Materials that can conduct electricity without resistance and thus without loss - so-called superconductors - promise a wide range of modern applications - from nuclear spin tomographs to high-precision measurement technology and quantum computers to integrated circuits and sensor systems for extremely energy-efficient, ultrafast information technology, so-called " green electronics ". However, researchers worldwide still face numerous challenges such as efficient cooling to very low temperatures and increasing the complexity of integrated circuits so that digital superconducting electronics can be applied efficiently and cost-effectively.

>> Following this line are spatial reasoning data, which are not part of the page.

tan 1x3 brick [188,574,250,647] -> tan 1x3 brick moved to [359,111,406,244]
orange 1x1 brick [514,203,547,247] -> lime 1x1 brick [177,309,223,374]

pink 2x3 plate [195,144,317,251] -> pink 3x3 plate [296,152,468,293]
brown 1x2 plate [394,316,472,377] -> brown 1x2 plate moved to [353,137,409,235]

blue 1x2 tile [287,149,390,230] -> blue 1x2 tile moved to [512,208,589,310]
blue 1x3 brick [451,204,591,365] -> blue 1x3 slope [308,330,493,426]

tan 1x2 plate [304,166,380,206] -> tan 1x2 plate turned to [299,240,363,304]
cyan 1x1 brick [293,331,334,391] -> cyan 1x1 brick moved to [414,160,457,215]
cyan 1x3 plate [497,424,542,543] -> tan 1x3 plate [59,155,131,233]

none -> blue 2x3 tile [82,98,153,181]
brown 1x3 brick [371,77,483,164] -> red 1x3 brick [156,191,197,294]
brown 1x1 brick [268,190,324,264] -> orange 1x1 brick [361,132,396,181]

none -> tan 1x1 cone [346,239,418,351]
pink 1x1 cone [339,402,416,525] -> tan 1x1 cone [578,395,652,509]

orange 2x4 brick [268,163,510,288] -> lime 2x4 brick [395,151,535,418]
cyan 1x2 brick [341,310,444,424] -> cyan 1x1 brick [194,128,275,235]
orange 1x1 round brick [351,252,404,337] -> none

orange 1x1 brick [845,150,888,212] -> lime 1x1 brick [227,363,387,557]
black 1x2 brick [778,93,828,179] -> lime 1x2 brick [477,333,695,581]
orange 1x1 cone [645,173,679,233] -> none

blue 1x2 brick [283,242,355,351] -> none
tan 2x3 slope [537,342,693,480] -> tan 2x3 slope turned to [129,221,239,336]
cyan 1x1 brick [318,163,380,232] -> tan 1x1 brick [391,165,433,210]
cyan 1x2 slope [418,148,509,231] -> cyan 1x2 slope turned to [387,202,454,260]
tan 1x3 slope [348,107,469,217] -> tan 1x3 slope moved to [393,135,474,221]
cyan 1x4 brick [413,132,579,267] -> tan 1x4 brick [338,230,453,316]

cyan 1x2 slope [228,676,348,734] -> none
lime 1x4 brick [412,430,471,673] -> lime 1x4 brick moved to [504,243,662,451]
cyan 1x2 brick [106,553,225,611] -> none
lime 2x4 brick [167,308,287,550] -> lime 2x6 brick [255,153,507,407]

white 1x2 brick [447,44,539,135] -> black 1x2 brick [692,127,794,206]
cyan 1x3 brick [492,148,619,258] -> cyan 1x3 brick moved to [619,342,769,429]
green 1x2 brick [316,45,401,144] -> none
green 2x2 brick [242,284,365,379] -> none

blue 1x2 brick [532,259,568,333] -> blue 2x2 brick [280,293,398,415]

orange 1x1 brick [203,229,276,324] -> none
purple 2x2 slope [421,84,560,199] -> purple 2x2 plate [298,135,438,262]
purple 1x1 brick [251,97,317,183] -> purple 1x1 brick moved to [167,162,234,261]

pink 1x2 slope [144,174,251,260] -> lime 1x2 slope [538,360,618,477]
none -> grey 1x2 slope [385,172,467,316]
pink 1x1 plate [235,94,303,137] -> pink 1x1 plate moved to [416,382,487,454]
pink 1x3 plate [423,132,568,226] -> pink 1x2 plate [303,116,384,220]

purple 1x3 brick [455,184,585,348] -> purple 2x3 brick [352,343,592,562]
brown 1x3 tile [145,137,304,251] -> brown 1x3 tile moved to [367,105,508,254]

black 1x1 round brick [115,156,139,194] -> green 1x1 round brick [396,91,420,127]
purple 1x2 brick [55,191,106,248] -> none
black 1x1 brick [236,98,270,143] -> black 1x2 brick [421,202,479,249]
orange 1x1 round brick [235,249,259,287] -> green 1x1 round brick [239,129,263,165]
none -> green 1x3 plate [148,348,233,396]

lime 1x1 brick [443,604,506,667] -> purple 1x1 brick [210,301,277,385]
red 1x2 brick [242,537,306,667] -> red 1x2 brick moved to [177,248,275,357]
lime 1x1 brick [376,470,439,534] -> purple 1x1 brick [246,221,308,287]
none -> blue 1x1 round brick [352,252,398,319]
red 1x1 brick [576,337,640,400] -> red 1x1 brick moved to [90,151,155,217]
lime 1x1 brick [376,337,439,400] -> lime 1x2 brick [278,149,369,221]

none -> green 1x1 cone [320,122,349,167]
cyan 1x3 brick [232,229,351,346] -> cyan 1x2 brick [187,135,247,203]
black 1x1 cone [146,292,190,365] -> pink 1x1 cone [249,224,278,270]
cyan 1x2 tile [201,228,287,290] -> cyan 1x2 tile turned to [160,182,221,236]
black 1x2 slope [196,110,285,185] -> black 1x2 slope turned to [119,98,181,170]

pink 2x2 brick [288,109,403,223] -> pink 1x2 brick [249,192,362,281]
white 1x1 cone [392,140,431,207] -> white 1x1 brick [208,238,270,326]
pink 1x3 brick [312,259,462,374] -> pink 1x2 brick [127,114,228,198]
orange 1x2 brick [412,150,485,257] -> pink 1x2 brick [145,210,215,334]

Current developments in digital superconducting electronics are therefore the focus of the 12th FLUXONICS Digital Superconducting Electronics Workshop at TU Ilmenau, which this week brings together world-leading scientists and representatives of technology companies in this field: At the Center for Microand Nanotechnologies (ZMN) , a total of 46 participants from Belgium, China, Turkey, France, Japan, South Africa, the USA and Germany will spend three days discussing the latest achievements and experiences in the application of superconducting electronics.
The workshop is organized by the Advanced Electromagnetics Group headed by Prof. Hannes Töpfer in collaboration with Prof. Ronny Stolz , Head of the Quantum Systems Research Department at the Leibniz Institute for Photonic Technologies (Leibniz-IPHT) Jena and Honorary Professor of Quantum Engineering at the TU Ilmenau. As a design center of the European research network of superconductor electronics (FLUXONICS ), the department has been conducting research in the field of low-loss, high-speed electronics for several decades and is a global leader, especially in the development of so-called single-flux quantum integrated circuits.
Together with other high-ranking researchers, the Thuringian scientists will convey the physical fundamentals of modern superconductor electronics in the workshop, discuss circuit architectures and present the state of the feasibility of superconducting energy-efficient electronics.
"We are particularly pleased to welcome Prof. Nobuyuki Yoshikawa and his team from Yokohama National University in Japan to our university," said Prof. Töpfer. Prof. Yoshikawa has just been awarded the IEEE Council of Superconductivity (CSC) Award for Continuing and Significant Contribution in the Field of Applied Superconductivity for his research on the development of the so-called adiabatic quantum flux parametron logic, currently the most energy-efficient practically demonstrated digital circuit technique. This makes Noboyuki Yoshikawa one of the leading researchers in the field of "Green Electronics", a research focus at ZMN.